Transcrição do louvor que originou a
condecoração.
(Publicado na OS n.º 29, de 14 de Julho de 1967, do
Comando do Sector B (CmdSec B):
Louvado o 1.º Cabo Clarim, n.º 01915265,
Amadeu Gonçalves Vieira da Silva, da Companhia de
Cavalaria n.º 1602, do Regimento de Cavalaria 3, porque
fazendo parte do efectivo da guarnição do Posto de
Vigilância n.º 12, durante vinte dias e tendo o posto
sido surpreendido por violento fogo inimigo em dias
sucessivos, no mês de Maio, indiferente ao perigo,
durante um dos ataques, com grande coragem, decisão e
serena energia debaixo de fogo, foi dos primeiros a
ocupar a sua posição na defesa, frente a uma
metralhadora, com que o inimigo procurava interditar os
movimentos dentro da posição e sem cuidar de se abrigar.
Com grande sangue frio, ainda que pondo em risco a sua
própria vida, respondeu ao fogo inimigo e por tal forma
que logrou calar a metralhadora inimiga, permitindo com
a cobertura do fogo da sua arma, que o resto da
guarnição do Posto ocupasse todas as posições e reagisse
ao ataque com energia e prontidão necessária, de que
resultou terem os atacantes retirado em debandada.

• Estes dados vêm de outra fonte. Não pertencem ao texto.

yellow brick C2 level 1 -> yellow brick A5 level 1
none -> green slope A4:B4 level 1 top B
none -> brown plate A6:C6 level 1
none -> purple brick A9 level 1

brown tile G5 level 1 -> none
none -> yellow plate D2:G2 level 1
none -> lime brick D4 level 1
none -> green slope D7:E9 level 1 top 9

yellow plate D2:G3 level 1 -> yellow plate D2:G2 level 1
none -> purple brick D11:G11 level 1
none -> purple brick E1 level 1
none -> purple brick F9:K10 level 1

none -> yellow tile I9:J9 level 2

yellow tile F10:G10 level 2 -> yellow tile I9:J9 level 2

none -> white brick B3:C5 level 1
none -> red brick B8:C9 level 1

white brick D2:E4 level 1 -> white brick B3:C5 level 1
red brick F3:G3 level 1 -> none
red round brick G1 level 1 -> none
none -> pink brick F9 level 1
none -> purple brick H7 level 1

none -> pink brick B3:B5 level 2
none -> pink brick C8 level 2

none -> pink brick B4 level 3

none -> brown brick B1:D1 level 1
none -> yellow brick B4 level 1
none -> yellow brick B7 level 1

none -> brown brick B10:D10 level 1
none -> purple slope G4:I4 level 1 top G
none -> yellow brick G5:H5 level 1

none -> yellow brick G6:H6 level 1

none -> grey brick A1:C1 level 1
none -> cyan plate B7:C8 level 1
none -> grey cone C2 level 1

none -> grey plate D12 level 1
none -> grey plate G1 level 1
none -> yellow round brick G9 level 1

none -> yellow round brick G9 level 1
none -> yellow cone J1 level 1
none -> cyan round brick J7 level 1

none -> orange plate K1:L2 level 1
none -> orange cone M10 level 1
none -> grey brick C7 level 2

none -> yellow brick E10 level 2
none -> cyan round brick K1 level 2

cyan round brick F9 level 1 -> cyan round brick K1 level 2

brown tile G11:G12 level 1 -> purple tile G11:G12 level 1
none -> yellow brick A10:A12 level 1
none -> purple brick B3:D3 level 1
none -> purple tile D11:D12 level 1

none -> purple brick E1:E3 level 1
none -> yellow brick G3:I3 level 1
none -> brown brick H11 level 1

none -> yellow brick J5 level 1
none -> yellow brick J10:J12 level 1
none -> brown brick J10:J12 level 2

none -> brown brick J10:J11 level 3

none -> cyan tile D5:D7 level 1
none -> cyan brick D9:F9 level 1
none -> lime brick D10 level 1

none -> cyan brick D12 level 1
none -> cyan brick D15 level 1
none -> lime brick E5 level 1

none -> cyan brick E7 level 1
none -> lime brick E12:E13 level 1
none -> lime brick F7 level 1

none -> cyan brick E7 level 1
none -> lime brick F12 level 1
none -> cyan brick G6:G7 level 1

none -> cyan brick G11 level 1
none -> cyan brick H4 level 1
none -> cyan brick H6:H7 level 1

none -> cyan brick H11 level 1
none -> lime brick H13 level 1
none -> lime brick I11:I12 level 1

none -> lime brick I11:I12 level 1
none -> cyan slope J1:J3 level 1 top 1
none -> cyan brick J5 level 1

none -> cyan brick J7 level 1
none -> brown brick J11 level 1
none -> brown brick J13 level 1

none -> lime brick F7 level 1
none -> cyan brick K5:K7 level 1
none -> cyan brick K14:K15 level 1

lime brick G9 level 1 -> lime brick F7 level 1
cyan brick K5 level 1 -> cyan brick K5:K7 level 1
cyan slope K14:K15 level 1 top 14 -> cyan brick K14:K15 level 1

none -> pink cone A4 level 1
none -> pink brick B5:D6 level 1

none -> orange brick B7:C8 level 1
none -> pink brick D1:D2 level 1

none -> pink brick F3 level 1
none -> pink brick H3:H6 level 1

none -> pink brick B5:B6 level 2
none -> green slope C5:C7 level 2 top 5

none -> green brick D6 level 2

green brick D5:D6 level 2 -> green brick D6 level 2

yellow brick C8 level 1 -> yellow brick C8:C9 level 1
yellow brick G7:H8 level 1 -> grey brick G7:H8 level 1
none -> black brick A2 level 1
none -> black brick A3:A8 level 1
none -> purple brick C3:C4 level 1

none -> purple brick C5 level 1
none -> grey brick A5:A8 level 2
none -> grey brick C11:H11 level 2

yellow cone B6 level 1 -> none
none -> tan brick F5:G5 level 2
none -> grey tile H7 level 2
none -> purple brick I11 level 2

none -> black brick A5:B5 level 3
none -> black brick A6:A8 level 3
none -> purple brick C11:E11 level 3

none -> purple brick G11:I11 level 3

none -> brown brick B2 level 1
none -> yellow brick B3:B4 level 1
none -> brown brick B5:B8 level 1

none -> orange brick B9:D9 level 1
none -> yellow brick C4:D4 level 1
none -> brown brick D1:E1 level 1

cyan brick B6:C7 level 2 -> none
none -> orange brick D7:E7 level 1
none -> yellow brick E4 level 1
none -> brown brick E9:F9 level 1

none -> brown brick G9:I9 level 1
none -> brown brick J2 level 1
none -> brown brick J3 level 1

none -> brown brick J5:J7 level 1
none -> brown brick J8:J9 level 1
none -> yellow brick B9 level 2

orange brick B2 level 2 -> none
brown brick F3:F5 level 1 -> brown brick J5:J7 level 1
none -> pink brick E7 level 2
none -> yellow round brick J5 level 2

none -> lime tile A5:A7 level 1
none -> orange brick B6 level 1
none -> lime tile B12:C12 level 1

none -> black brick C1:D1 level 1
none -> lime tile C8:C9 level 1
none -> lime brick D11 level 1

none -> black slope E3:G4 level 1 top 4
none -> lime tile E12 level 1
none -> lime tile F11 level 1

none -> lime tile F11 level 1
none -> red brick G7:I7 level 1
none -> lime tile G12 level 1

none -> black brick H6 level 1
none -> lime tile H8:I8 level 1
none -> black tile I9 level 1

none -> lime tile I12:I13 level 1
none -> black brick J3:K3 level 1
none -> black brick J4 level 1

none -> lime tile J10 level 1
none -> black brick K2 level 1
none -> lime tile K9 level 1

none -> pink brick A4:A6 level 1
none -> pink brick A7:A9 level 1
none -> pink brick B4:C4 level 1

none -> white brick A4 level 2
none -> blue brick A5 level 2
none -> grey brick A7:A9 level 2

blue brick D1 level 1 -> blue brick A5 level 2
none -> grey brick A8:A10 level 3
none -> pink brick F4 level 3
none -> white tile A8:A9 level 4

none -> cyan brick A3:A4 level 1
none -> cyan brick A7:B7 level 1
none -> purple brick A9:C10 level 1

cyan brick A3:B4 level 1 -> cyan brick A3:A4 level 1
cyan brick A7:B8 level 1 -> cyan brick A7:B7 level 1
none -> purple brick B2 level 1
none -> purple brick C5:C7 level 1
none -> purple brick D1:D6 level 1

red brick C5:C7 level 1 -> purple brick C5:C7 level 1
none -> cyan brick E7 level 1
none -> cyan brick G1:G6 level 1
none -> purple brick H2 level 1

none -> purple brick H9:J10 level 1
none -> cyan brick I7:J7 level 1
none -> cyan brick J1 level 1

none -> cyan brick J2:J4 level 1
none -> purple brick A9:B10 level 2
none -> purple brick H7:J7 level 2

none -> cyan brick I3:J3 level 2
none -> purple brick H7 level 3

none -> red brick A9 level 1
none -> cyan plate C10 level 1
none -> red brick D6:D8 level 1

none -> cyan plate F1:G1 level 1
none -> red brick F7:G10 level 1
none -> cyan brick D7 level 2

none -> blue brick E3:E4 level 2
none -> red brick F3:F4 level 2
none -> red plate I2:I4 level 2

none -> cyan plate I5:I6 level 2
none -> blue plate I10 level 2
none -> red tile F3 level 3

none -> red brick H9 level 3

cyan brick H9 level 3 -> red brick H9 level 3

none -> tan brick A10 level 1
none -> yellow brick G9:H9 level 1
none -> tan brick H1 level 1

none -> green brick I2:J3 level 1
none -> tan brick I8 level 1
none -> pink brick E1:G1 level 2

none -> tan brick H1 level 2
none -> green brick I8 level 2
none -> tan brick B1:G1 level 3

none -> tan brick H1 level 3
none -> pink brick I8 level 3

O 1.º Cabo Vieira da Silva, durante o período de
permanência no Posto avançado, evidenciou possuir
notável espírito de sacrifício ao oferecer-se como
voluntário para todos os patrulhamentos realizados na
área daquele Posto, por vezes em deficientes condições
físicas.
Esta praça mostrou também, aliadas às qualidades atrás
apontadas, possuir outras apreciáveis qualidades cívicas
e militares, comportando-se de tal maneira que merece
ser apontado como exemplo prestigiante.